SAFE NEPAL is a non-political, non-governmental, not-for-profit organization; officially registered in the Kathmandu District Administration Office, and affiliated with Social Welfare Council (SWC) Kathmandu.
We are working to raise awareness in the fields of School-based HIV/AIDS, Oral Health, Environmental issue and Community Health programs.
In relation to educating people about HIV/AIDS, our focus is on Peer Education, creating community dialogue, and influencing local and national policy-makers about strategies for preventing HIV infection, and caring for and treating HIV-positive individuals. We aim to educate and inform youths, school children, and college students. Outside our schools and colleges, occupational groups are the principal target for our programs in the community at large, groups such as sex workers, truck drivers, migrant workers, drug users, MSM, barbershop workers and under-privileged groups. And also sexually active young adults, we want to raise public awareness about the issues of HIV/AIDS through Peer Education campaigns, trainings, Street Drama, booklets, seminars and community based programs.
At the simplest level we want to inform people about the dangers of HIV-infection and help them to protect themselves and other people from the virus, firstly by giving them information about how HIV is transmitted (and how it is NOT transmitted) and secondly by informing them about the Acquired Immuno-Deficiency Syndrome (AIDS) which follows infection with the HIV virus. People want to know how to protect themselves from HIV infection. They want to know what kind of behaviour is dangerous, and what kind is not. They need to be taught not to discriminate against HIV-positive people, or to believe that an HIV-positive person can pass the virus on to others by simple body-contact, or by coughing or sneezing. Most important of all people need to be encouraged and assisted to put their knowledge of HIV/AIDS to good use and to act on their knowledge in their daily lives - for example, how to obtain and use condoms, how to persuade their partners to practice safer sex in order to prevent infection, when to seek medical care and so on. These are not simple issues if you do not understand the facts about HIV/AIDS.

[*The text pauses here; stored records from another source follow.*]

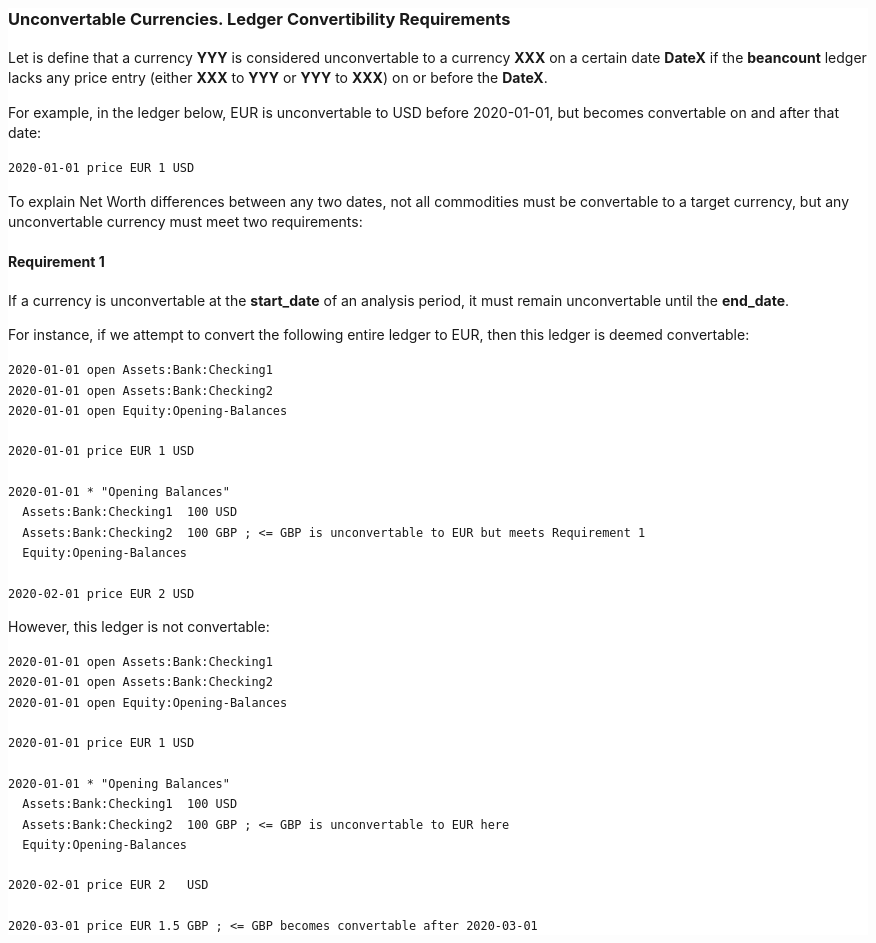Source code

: ### Unconvertable Currencies. Ledger Convertibility Requirements

Let is define that a currency **YYY** is considered unconvertable to a currency **XXX** on a certain date **DateX** if the **beancount** ledger lacks any price entry (either **XXX** to **YYY** or **YYY** to **XXX**) on or before the **DateX**.

For example, in the ledger below, EUR is unconvertable to USD before 2020-01-01, but becomes convertable on and after that date:

```
2020-01-01 price EUR 1 USD
```

To explain Net Worth differences between any two dates, not all commodities must be convertable to a target currency, but any unconvertable currency must meet two requirements:

#### Requirement 1

If a currency is unconvertable at the **start_date** of an analysis period, it must remain unconvertable until the **end_date**.

For instance, if we attempt to convert the following entire ledger to EUR, then this ledger is deemed convertable:

```
2020-01-01 open Assets:Bank:Checking1
2020-01-01 open Assets:Bank:Checking2
2020-01-01 open Equity:Opening-Balances

2020-01-01 price EUR 1 USD

2020-01-01 * "Opening Balances"
  Assets:Bank:Checking1  100 USD
  Assets:Bank:Checking2  100 GBP ; <= GBP is unconvertable to EUR but meets Requirement 1
  Equity:Opening-Balances

2020-02-01 price EUR 2 USD
```

However, this ledger is not convertable:

```
2020-01-01 open Assets:Bank:Checking1
2020-01-01 open Assets:Bank:Checking2
2020-01-01 open Equity:Opening-Balances

2020-01-01 price EUR 1 USD

2020-01-01 * "Opening Balances"
  Assets:Bank:Checking1  100 USD
  Assets:Bank:Checking2  100 GBP ; <= GBP is unconvertable to EUR here
  Equity:Opening-Balances

2020-02-01 price EUR 2   USD

2020-03-01 price EUR 1.5 GBP ; <= GBP becomes convertable after 2020-03-01
```

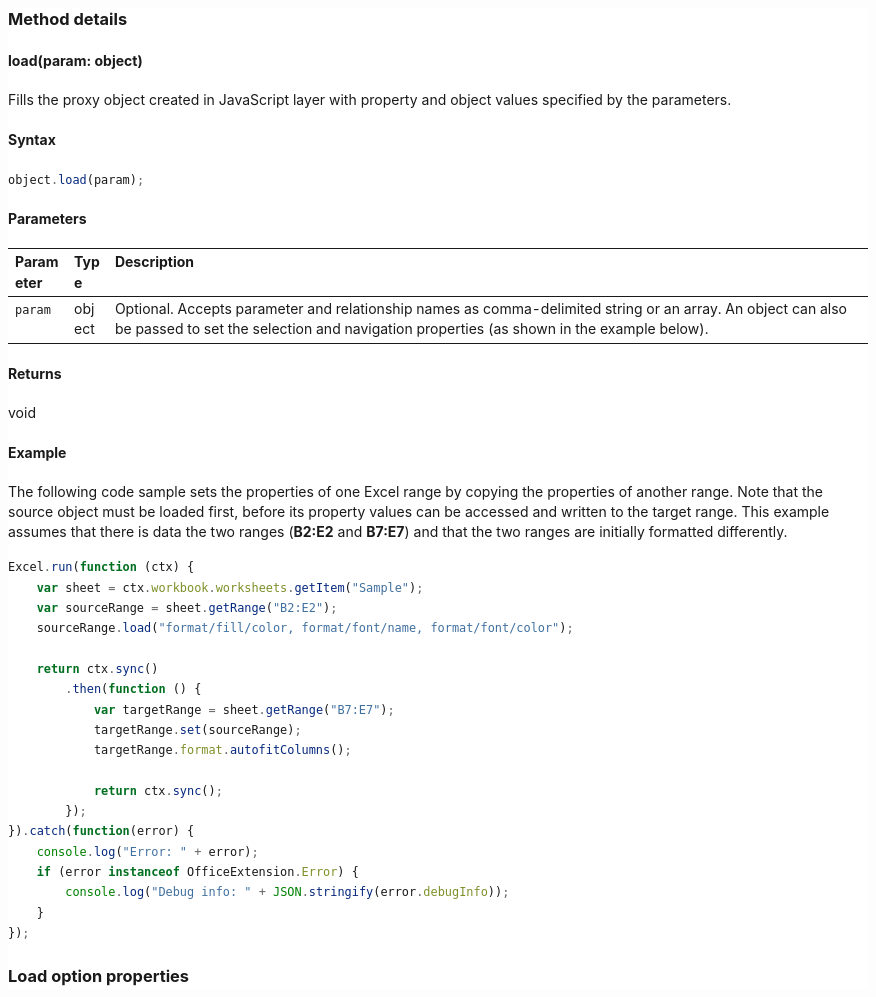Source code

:### Method details

#### load(param: object)

Fills the proxy object created in JavaScript layer with property and object values specified by the parameters.

#### Syntax

```js
object.load(param);
```

#### Parameters

|**Parameter**|**Type**|**Description**|
|:------------|:-------|:----------|
|`param`|object|Optional. Accepts parameter and relationship names as comma-delimited string or an array. An object can also be passed to set the selection and navigation properties (as shown in the example below).|

#### Returns

void

#### Example

The following code sample sets the properties of one Excel range by copying the properties of another range. Note that the source object must be loaded first, before its property values can be accessed and written to the target range. This example assumes that there is data the two ranges (**B2:E2** and **B7:E7**) and that the two ranges are initially formatted differently.

```js
Excel.run(function (ctx) { 
	var sheet = ctx.workbook.worksheets.getItem("Sample");
	var sourceRange = sheet.getRange("B2:E2");
	sourceRange.load("format/fill/color, format/font/name, format/font/color");

	return ctx.sync()
		.then(function () {
			var targetRange = sheet.getRange("B7:E7");
			targetRange.set(sourceRange); 
			targetRange.format.autofitColumns();

			return ctx.sync();
		});
}).catch(function(error) {
	console.log("Error: " + error);
	if (error instanceof OfficeExtension.Error) {
		console.log("Debug info: " + JSON.stringify(error.debugInfo));
	}
});
```

### Load option properties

SHYNESS is the main BARRIER to OVERCOMING IGNORANCE and acquiring KNOWLEDGE. Many school children feel shy to talk about HIV/AIDS with adults. They would feel less shy if they could talk about HIV/AIDS with classmates they trust, who could then draw their teachers into their dialogues too. That way schoolchildren could be ENCOURAGED and EDUCATED by their PEERS and both these groups could be ASSISTED to learn the most important facts by their TEACHERS. To act on this simple insight, which comes from talking to students we know, SAFE NEPAL is aiming to develop programs for schoolchildren with the help of forward-thinking students from our schools and colleges. FIND THE PEERS, TRAIN THEM, ASSIST THEM AND ENCOURAGE THEM TO ACT!